The key elements you need in a shareholder agreement are:
Director appointments: How and when directors are appointed to the company and how and when they can be removed.
How shares are paid for and issued: Shares can be paid for through paying money, sharing their IP or providing services ('sweat equity'),
How the company is managed: The agreement should set out the types of decisions the director(s) can make on their own, which ones need to go to a vote, the voting procedures and whether they need a majority approval (50%), special majority (75%) or absolute majority (100%).
Shareholder obligations: Where the shareholders are expected to provide services or IP for their shares, the conditions and requirement should be spelt out clearly.
Shareholder rights: The shareholders are the owners of the company based on their percentage of ownership and share class. Different share classes have different rights. Examples of shareholder rights can include voting rights, participation in key company decisions such as appointment of directors and CEO, payment of dividends, a meetings, information access rights such as management reports and the company's financials.

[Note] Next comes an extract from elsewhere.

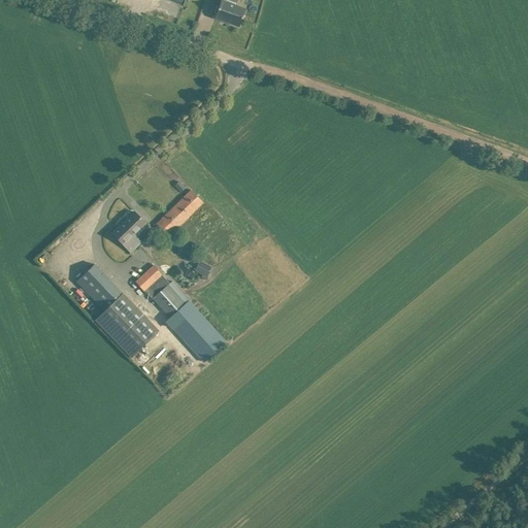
[(166,0),(166,2),(172,4),(169,12),(183,17),(187,0),(166,0)]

Share transfers: The agreement should set out when and how are shares sold. It should set out whether the shareholders can force another shareholder to sell their shares. These clauses are known as "drag along" and "tag along" rights.
Disputes: The agreement should set out what happens if there is a dispute. This can relate to share sales, voting rights and dispute resolution processes.
Exits: The agreement should set out an exit strategy. This makes people's rights clear from the outset. Examples of exits include buy outs of shares, listing the company for sale or the shares on the stock exchange. The agreement should set out both voluntary and forced sales of shares.